Three days of steady snow, and huge white drifts crept up the back steps. I sank up to my knees just trying to go out and fill the birdfeeders. And the roads–ridiculous.
Driving to the store later that day, the lines on the highway had disappeared under the layers of tire-tracked white. Cars wandered out of their lanes and slid around bends. When I got home, I lunged for my easy chair and wanted to stay put. “I’ve had enough!”
I wasn’t relaxing in my comfy chair long before the dogs wanted to go out. Fortunately, all I had to do was open the back door and let them into the fenced yard. I stood waiting–with this miserable weather, it wouldn’t be long before they wanted in again.

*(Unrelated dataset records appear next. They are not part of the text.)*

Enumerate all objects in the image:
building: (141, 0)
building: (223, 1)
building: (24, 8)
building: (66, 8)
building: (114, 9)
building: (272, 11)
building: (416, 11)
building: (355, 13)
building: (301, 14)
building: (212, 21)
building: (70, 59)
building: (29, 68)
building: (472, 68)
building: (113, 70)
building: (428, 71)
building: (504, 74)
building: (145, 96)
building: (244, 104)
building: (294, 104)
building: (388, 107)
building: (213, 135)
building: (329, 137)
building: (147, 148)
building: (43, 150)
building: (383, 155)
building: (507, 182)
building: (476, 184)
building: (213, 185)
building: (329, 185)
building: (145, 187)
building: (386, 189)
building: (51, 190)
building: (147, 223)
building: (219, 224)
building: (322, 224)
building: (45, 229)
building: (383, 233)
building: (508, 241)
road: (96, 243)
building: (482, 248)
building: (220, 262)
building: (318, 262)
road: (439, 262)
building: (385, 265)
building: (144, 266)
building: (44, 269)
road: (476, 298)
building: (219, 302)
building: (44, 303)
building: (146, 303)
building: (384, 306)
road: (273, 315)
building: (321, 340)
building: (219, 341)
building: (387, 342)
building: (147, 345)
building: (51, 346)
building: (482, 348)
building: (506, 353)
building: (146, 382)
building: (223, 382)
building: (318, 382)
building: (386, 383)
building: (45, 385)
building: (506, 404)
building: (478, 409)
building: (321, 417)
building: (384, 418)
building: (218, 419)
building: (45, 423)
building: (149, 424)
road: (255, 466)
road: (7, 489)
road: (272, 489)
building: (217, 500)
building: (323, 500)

But as I watched, the dogs didn’t just plod out and get to business. Ike stuck his nose in the fresh snow, and resurfaced with a Santa Claus beard. Kelly dashed through the deep snow in leaps and bounds, her ears flapping. They ran and chased.
Why had I imagined the experience like troops trudging off to a horrible fate?
Because that was my attitude, not theirs.
Time to take a lesson from the dogs!
I pulled on my boots and coat, grabbed a hat and went outside to join them. The scene that had looked so dreary from inside the house now appeared lovely–the trees hung with heavy icing and the yard took on a fantasy of marshmallow shapes.
The dogs happily romped up to me and begged me to play. We ran in circles leaving deep footprints (and paw prints) behind.